The one below has 10/2 tencel in Moroccan Blue for the pattern weft and 20/2 UKI cotton in Deep Turk for tabby:
You can see the actual color of the 20/2 yarn on the bobbin closest to the reed. You might be asking, “What happened to that bright blue?” The background of the cloth looks very light because the warp is off-white. It mutes the tabby color. As I recall from a class on color theory for weavers with Susan Loring Wells, a color plus white is called a tint.
Here’s Moroccan Blue 10/2 tencel with a natural 20/2 cotton tabby:
I like this piece just fine, but the blue recedes from the white in a way that makes it seem thin and linear.
Below is a piece with olive green pattern weft in 10/2 cotton from Webs (Mosstone, I think) and 20/2 cotton from UKI (Pistachio) for the tabby:
In this case, the 20/2 bobbin is in the front, but again you can see how washed out the bright green becomes in the cloth.
All the cloth I wove with the pattern “Young Lovers Knot” had a black warp. A color plus black is called a shade. The black warp worked with the tabby colors to deepen them and make them feel more saturated. Compared to the relatively dramatic color combinations afforded by the black warp, I have to admit I am feeling a little underwhelmed with the color effects on a natural warp.

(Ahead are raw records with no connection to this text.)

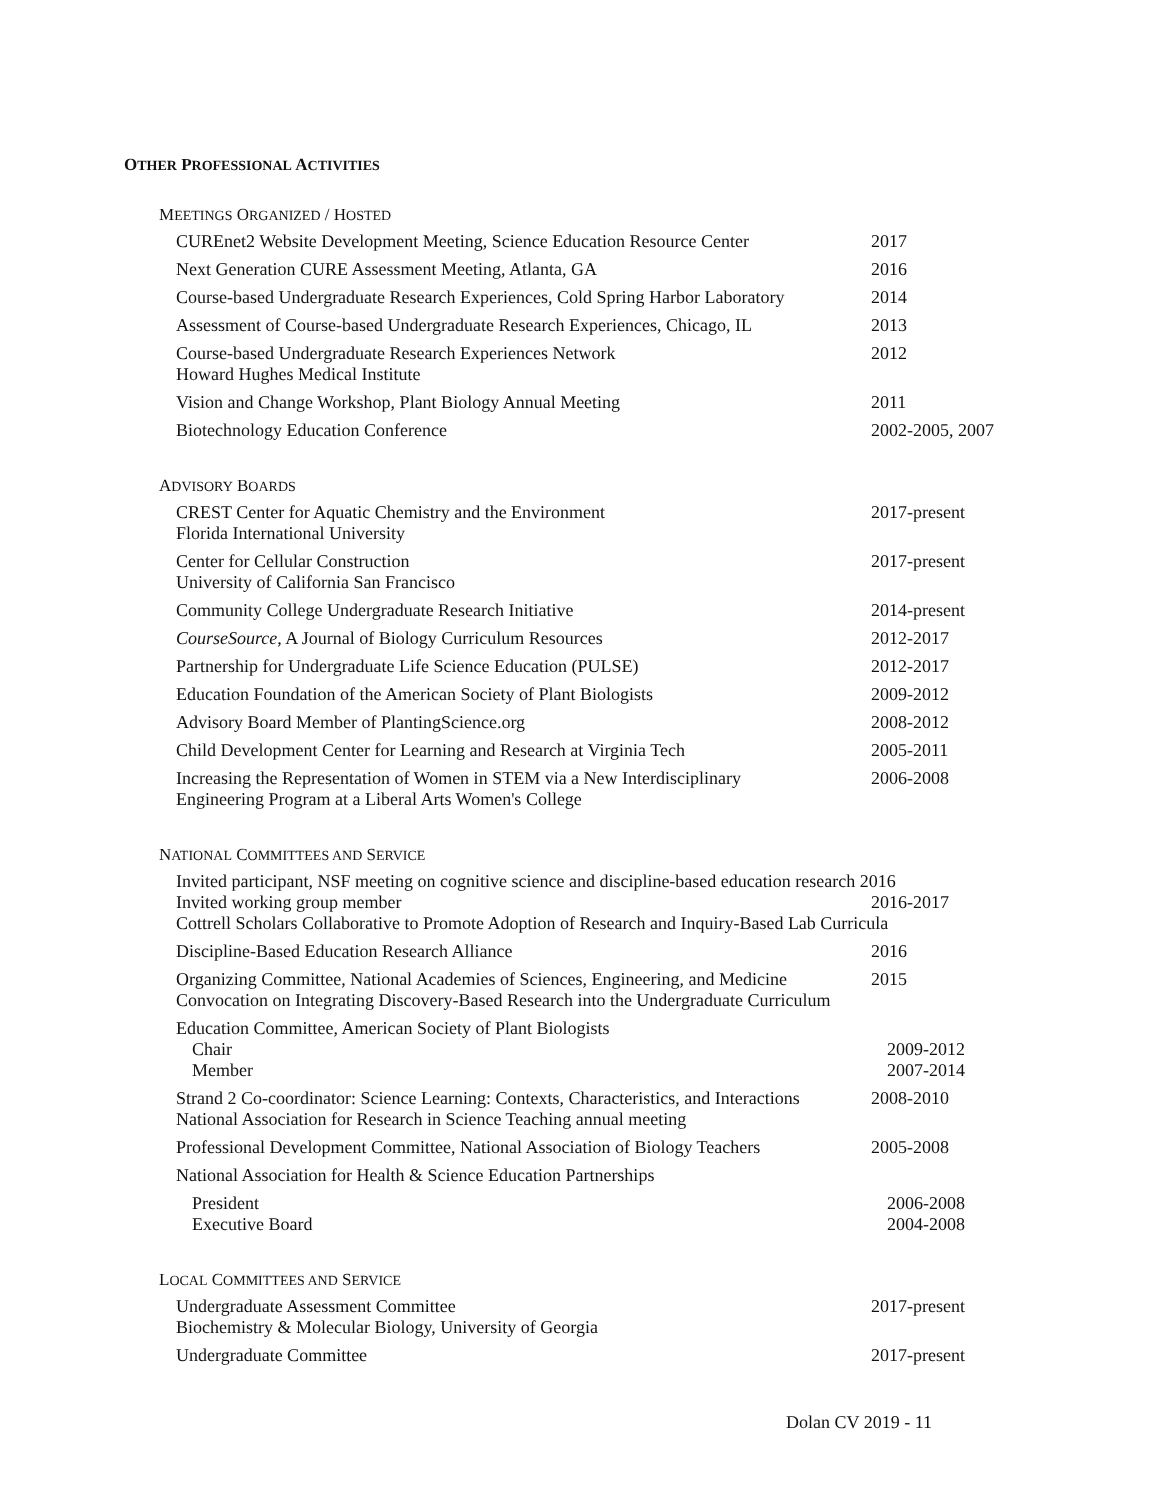OTHER PROFESSIONAL ACTIVITIES
MEETINGS ORGANIZED / HOSTED
CUREnet2 Website Development Meeting, Science Education Resource Center
2017
Next Generation CURE Assessment Meeting, Atlanta, GA 2016
Course-based Undergraduate Research Experiences, Cold Spring Harbor Laboratory
2014
Assessment of Course-based Undergraduate Research Experiences, Chicago, IL
2013
Course-based Undergraduate Research Experiences Network
Howard Hughes Medical Institute
2012
Vision and Change Workshop, Plant Biology Annual Meeting 2011
Biotechnology Education Conference 2002-2005, 2007
ADVISORY BOARDS
CREST Center for Aquatic Chemistry and the Environment
Florida International University
2017-present
Center for Cellular Construction
University of California San Francisco
2017-present
Community College Undergraduate Research Initiative 2014-present
CourseSource, A Journal of Biology Curriculum Resources 2012-2017
Partnership for Undergraduate Life Science Education (PULSE) 2012-2017
Education Foundation of the American Society of Plant Biologists 2009-2012
Advisory Board Member of PlantingScience.org 2008-2012
Child Development Center for Learning and Research at Virginia Tech
2005-2011
Increasing the Representation of Women in STEM via a New Interdisciplinary
Engineering Program at a Liberal Arts Women's College
2006-2008
NATIONAL COMMITTEES AND SERVICE
Invited participant, NSF meeting on cognitive science and discipline-based education research 2016
Invited working group member 2016-2017
Cottrell Scholars Collaborative to Promote Adoption of Research and Inquiry-Based Lab Curricula
Discipline-Based Education Research Alliance 2016
Organizing Committee, National Academies of Sciences, Engineering, and Medicine
2015
Convocation on Integrating Discovery-Based Research into the Undergraduate Curriculum
Education Committee, American Society of Plant Biologists
Chair 2009-2012
Member 2007-2014
Strand 2 Co-coordinator: Science Learning: Contexts, Characteristics, and Interactions
National Association for Research in Science Teaching annual meeting
2008-2010
Professional Development Committee, National Association of Biology Teachers
2005-2008
National Association for Health & Science Education Partnerships
President 2006-2008
Executive Board 2004-2008
LOCAL COMMITTEES AND SERVICE
Undergraduate Assessment Committee
Biochemistry & Molecular Biology, University of Georgia
2017-present
Undergraduate Committee 2017-present
Dolan CV 2019 - 11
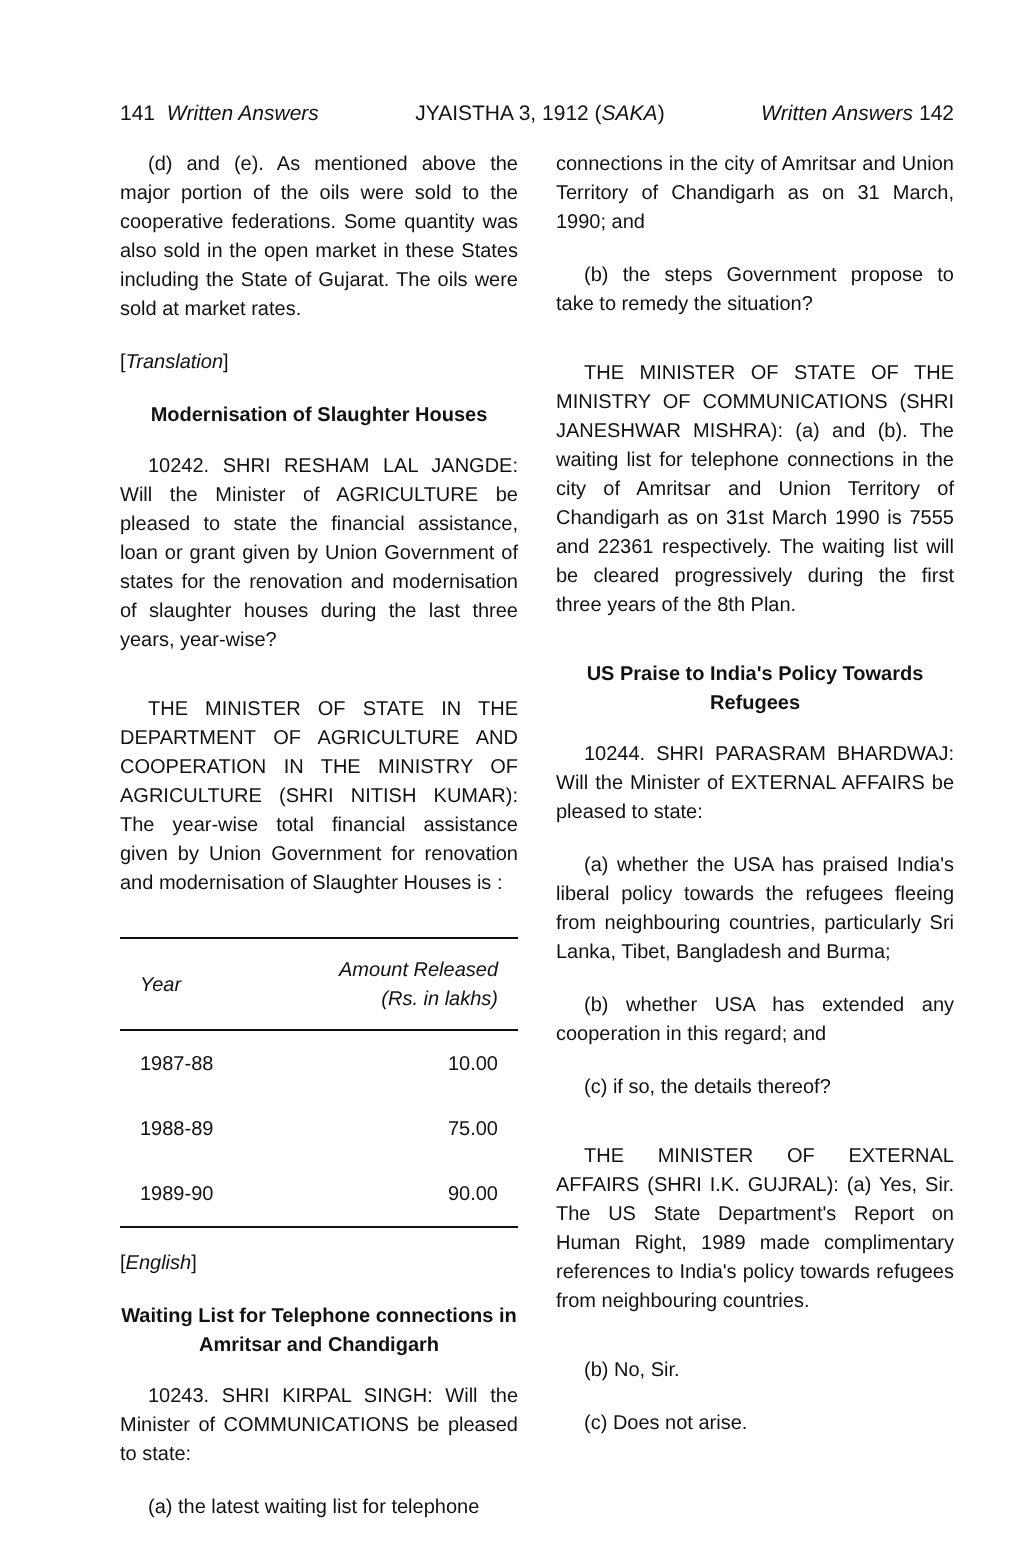141 Written Answers JYAISTHA 3, 1912 (SAKA) Written Answers 142
(d) and (e). As mentioned above the major portion of the oils were sold to the cooperative federations. Some quantity was also sold in the open market in these States including the State of Gujarat. The oils were sold at market rates.
[Translation]
Modernisation of Slaughter Houses
10242. SHRI RESHAM LAL JANGDE: Will the Minister of AGRICULTURE be pleased to state the financial assistance, loan or grant given by Union Government of states for the renovation and modernisation of slaughter houses during the last three years, year-wise?
THE MINISTER OF STATE IN THE DEPARTMENT OF AGRICULTURE AND COOPERATION IN THE MINISTRY OF AGRICULTURE (SHRI NITISH KUMAR): The year-wise total financial assistance given by Union Government for renovation and modernisation of Slaughter Houses is :
| Year | Amount Released (Rs. in lakhs) |
| --- | --- |
| 1987-88 | 10.00 |
| 1988-89 | 75.00 |
| 1989-90 | 90.00 |
[English]
Waiting List for Telephone connections in Amritsar and Chandigarh
10243. SHRI KIRPAL SINGH: Will the Minister of COMMUNICATIONS be pleased to state:
(a) the latest waiting list for telephone
connections in the city of Amritsar and Union Territory of Chandigarh as on 31 March, 1990; and
(b) the steps Government propose to take to remedy the situation?
THE MINISTER OF STATE OF THE MINISTRY OF COMMUNICATIONS (SHRI JANESHWAR MISHRA): (a) and (b). The waiting list for telephone connections in the city of Amritsar and Union Territory of Chandigarh as on 31st March 1990 is 7555 and 22361 respectively. The waiting list will be cleared progressively during the first three years of the 8th Plan.
US Praise to India's Policy Towards Refugees
10244. SHRI PARASRAM BHARDWAJ: Will the Minister of EXTERNAL AFFAIRS be pleased to state:
(a) whether the USA has praised India's liberal policy towards the refugees fleeing from neighbouring countries, particularly Sri Lanka, Tibet, Bangladesh and Burma;
(b) whether USA has extended any cooperation in this regard; and
(c) if so, the details thereof?
THE MINISTER OF EXTERNAL AFFAIRS (SHRI I.K. GUJRAL): (a) Yes, Sir. The US State Department's Report on Human Right, 1989 made complimentary references to India's policy towards refugees from neighbouring countries.
(b) No, Sir.
(c) Does not arise.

There are two interesting differences, actually, between the two warps (OK, probably more than two). Young Lovers Knot has undulating, circular motifs which contrast with visually dense square-ish blocks. This makes the design visually dynamic, whether woven star-fashion or rose-fashion. Using the star-fashion treadling, which is all I’ve tried so far, Hop Vine is very diagonal, with uninterrupted repeating diamonds all the way down. Nothing breaks up the diagonals. It is soothing and consistent, but not dramatic or dynamic.
In the two patterns, the shape of the motifs created by the pattern wefts compared to the background are visually very different, so the color combinations of warp and tabby weft do not work the same way. That is one problem, but I’m not sure it is a color problem.

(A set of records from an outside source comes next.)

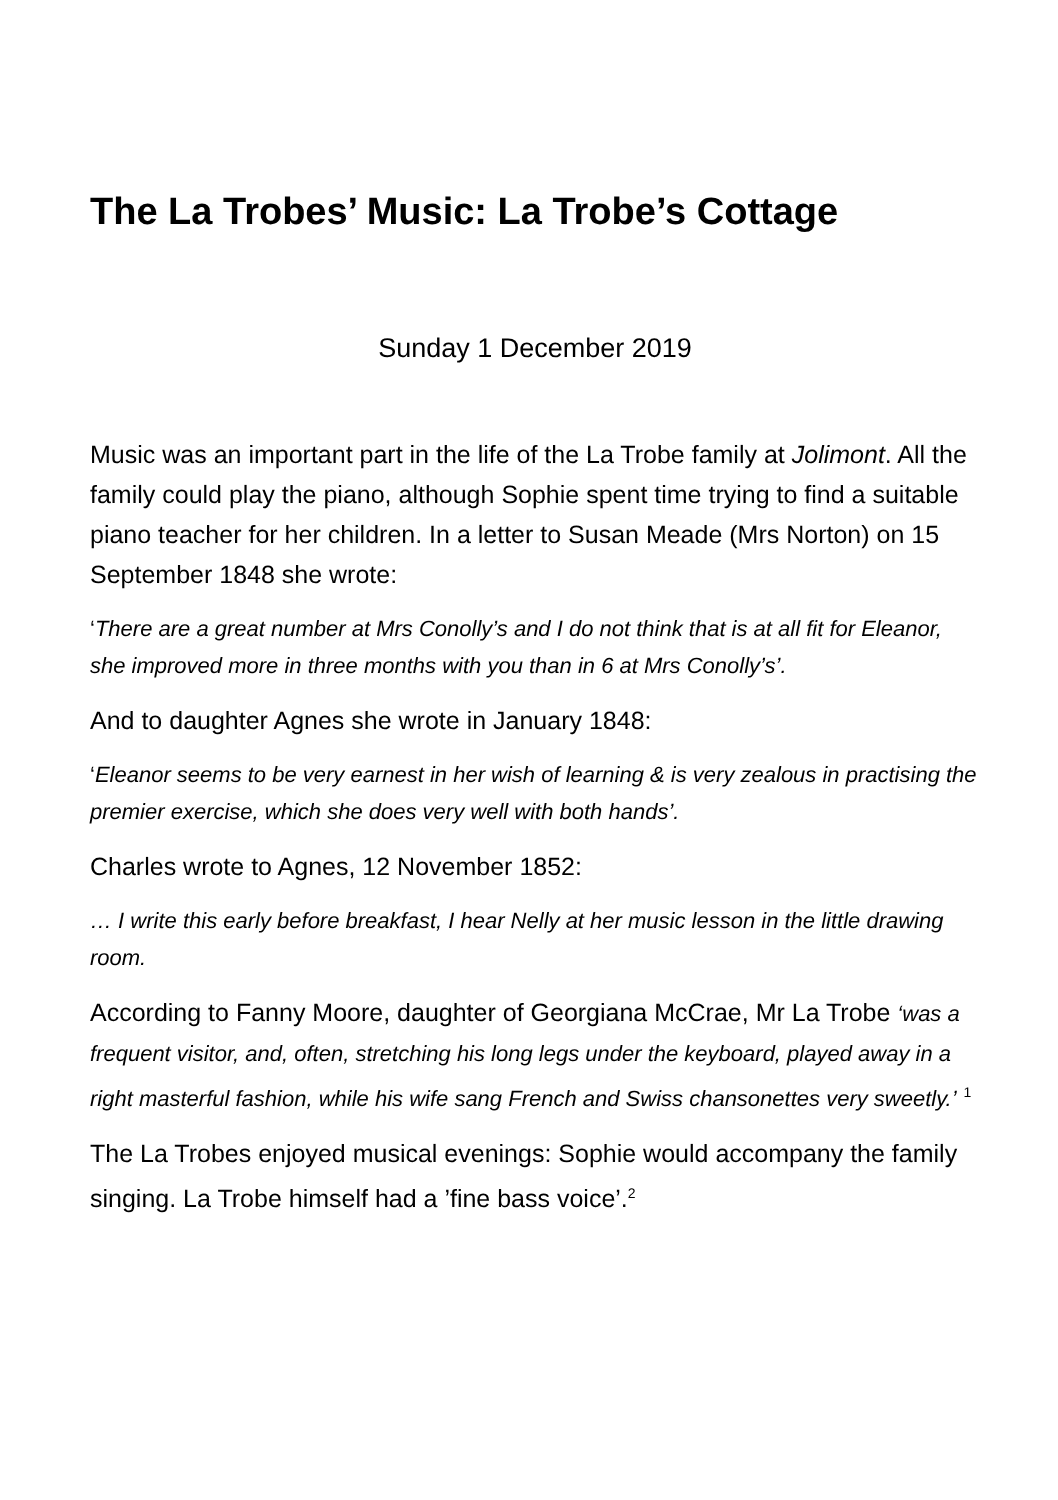The La Trobes’ Music: La Trobe’s Cottage
Sunday 1 December 2019
Music was an important part in the life of the La Trobe family at Jolimont. All the family could play the piano, although Sophie spent time trying to find a suitable piano teacher for her children. In a letter to Susan Meade (Mrs Norton) on 15 September 1848 she wrote:
‘There are a great number at Mrs Conolly’s and I do not think that is at all fit for Eleanor, she improved more in three months with you than in 6 at Mrs Conolly’s’.
And to daughter Agnes she wrote in January 1848:
‘Eleanor seems to be very earnest in her wish of learning & is very zealous in practising the premier exercise, which she does very well with both hands’.
Charles wrote to Agnes, 12 November 1852:
… I write this early before breakfast, I hear Nelly at her music lesson in the little drawing room.
According to Fanny Moore, daughter of Georgiana McCrae, Mr La Trobe ‘was a frequent visitor, and, often, stretching his long legs under the keyboard, played away in a right masterful fashion, while his wife sang French and Swiss chansonettes very sweetly.’ <sup>1</sup>
The La Trobes enjoyed musical evenings: Sophie would accompany the family singing. La Trobe himself had a ’fine bass voice’.<sup>2</sup>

The other difference, which is what I am currently stuck on, is the light versus dark warp. And that leads me to my color theory question. Can I do anything to make “tints” appear richer or more exciting? Or is there just something about adding white to a color that makes it calmer and less dramatic?
One idea I’m considering is that I could increase the contrast with the pattern weft, i.e., use a black or very dark pattern weft with a natural or very light background. This ought to make things seem more dynamic and exciting. But I think there must be more to it than that.